Quoted passage Start Marker

# ShinyDegSEM: an interactive application for pathway perturbation analysis in gene expression studies via structural equation modeling

**Authors:** Zhehan Jiang, Jihong Zhang, Yuanfang Liu, Jinying Ouyang, Linlin Sun, Hao Guo

PMC · DOI: 10.7717/peerj.20033 · PeerJ · 2025-10-10

## TL;DR

ShinyDegSEM is an interactive tool that uses structural equation modeling to analyze gene expression data and identify perturbed biological pathways.

## Contribution

The novelty lies in integrating SEM with pathway analysis in an accessible R Shiny application for gene expression studies.

## Key findings

- ShinyDegSEM streamlines the identification of differentially expressed genes and perturbed pathways.
- The tool enables model refinement and comparison between experimental and control groups using SEM.
- It provides intuitive visualizations of deregulated genes and altered gene relationships.

## Abstract

Researchers in biology and bioinformatics are increasingly interested in unraveling the complex mechanisms underlying phenotypic variations. A key challenge lies in identifying perturbed biological pathways and understanding how these perturbations propagate through intricate gene regulatory networks.

Quoted passage End Marker
Data for analysis Start Marker

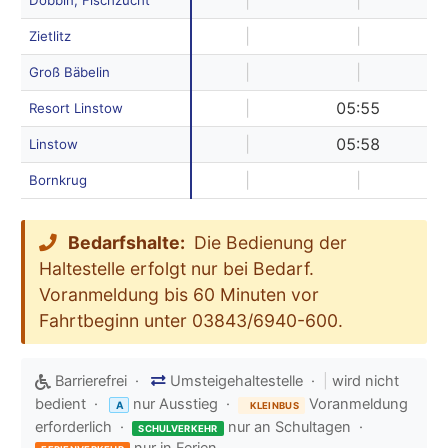
|
|
|
|
Zietlitz
|
|
Groß Bäbelin
|
05:55
Resort Linstow
|
05:58
Linstow
|
|
Bornkrug
Bedarfshalte:
Die Bedienung der
Haltestelle erfolgt nur bei Bedarf.
Voranmeldung bis 60 Minuten vor
Fahrtbeginn unter 03843/6940-600.
Barrierefrei ·
Umsteigehaltestelle ·
|
wird nicht
bedient ·
nur Ausstieg ·
Voranmeldung
A
KLEINBUS
erforderlich ·
nur an Schultagen ·
SCHULVERKEHR
nur in Ferien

Data for analysis End Marker

## [Prompt]
Please write out the ShinyDegSEM article, starting with "- ShinyDegSEM streamlines" and going on through "altered gene relationships.", with "clear" substituted for "intuitive".

## [Task response]
- ShinyDegSEM streamlines the identification of differentially expressed genes and perturbed pathways.
- The tool enables model refinement and comparison between experimental and control groups using SEM.
- It provides clear visualizations of deregulated genes and altered gene relationships.